What the task requires: Replace every occurrence of "专列" with "旅游列车" in the text of the data below, leaving all other wording unchanged. Omit the pictures from your answer.

Stored entries:

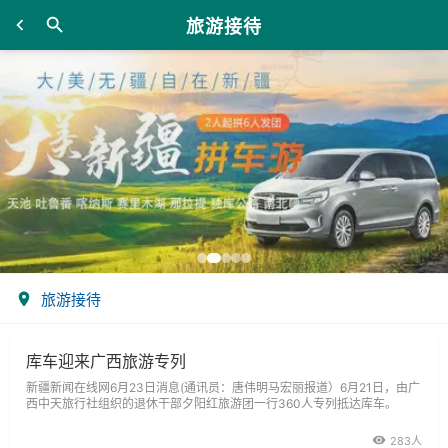
旅游接待
旅游接待
库车迎来广西旅游专列
新疆新闻在线网6月23日消息(通讯员：唐伟明马宏丽报道）6月21日，由广
西中天旅行社组织的退休干部夕阳红旅游团一行360人专列抵达库车。
283人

Solution for this problem:
旅游接待
旅游接待
库车迎来广西旅游旅游列车
新疆新闻在线网6月23日消息(通讯员：唐伟明马宏丽报道）6月21日，由广
西中天旅行社组织的退休干部夕阳红旅游团一行360人旅游列车抵达库车。
283人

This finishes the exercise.